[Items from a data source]
_ _ _

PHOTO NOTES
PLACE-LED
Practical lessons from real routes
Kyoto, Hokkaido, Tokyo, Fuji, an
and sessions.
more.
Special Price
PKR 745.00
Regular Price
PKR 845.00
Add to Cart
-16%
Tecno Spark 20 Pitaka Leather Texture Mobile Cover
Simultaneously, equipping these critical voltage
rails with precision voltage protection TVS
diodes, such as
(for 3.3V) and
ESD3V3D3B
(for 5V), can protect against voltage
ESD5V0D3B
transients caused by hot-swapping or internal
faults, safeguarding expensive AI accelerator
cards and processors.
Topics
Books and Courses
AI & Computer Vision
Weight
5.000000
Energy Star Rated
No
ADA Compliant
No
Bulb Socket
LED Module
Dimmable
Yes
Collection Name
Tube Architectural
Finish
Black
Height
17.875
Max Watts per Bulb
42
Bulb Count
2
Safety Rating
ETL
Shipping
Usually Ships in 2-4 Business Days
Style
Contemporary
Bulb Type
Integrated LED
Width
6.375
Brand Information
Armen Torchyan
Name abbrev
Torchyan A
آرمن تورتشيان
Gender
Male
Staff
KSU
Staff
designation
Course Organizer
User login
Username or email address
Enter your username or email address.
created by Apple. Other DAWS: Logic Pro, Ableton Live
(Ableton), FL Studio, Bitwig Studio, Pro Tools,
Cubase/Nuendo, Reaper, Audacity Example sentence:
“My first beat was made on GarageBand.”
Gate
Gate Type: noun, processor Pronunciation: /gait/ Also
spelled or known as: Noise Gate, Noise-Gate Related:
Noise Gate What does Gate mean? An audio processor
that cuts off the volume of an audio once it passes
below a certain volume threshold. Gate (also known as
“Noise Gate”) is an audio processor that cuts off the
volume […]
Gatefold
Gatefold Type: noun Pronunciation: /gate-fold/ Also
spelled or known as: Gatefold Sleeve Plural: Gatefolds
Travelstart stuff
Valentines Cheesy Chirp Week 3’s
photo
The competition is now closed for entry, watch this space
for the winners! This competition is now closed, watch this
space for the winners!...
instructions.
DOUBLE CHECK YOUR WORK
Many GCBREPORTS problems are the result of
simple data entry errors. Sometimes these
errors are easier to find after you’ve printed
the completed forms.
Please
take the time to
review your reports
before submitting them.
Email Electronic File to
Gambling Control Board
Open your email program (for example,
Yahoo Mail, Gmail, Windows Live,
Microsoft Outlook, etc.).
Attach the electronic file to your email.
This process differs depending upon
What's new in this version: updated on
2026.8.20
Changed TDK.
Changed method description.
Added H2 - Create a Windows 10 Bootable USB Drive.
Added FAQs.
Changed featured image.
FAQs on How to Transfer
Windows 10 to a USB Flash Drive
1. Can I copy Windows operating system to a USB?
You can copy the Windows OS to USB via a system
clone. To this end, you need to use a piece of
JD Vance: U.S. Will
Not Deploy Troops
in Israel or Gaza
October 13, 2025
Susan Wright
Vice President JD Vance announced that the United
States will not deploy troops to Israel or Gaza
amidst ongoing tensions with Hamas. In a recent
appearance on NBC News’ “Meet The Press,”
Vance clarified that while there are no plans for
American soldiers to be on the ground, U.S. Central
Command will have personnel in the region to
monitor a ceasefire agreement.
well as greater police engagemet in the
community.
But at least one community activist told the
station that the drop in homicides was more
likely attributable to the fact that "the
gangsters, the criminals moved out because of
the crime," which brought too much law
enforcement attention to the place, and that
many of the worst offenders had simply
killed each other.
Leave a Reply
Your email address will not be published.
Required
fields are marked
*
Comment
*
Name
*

_ _ _

● **WHAT YOU WILL DO**
Retype only the stretch of lines above starting at the one with "Contemporary" and stopping at the one with "(Ableton), FL Studio, Bitwig", exactly as written, with both kept.

● **RESULT OF THE EXERCISE**
Contemporary
Bulb Type
Integrated LED
Width
6.375
Brand Information
Armen Torchyan
Name abbrev
Torchyan A
آرمن تورتشيان
Gender
Male
Staff
KSU
Staff
designation
Course Organizer
User login
Username or email address
Enter your username or email address.
created by Apple. Other DAWS: Logic Pro, Ableton Live
(Ableton), FL Studio, Bitwig Studio, Pro Tools,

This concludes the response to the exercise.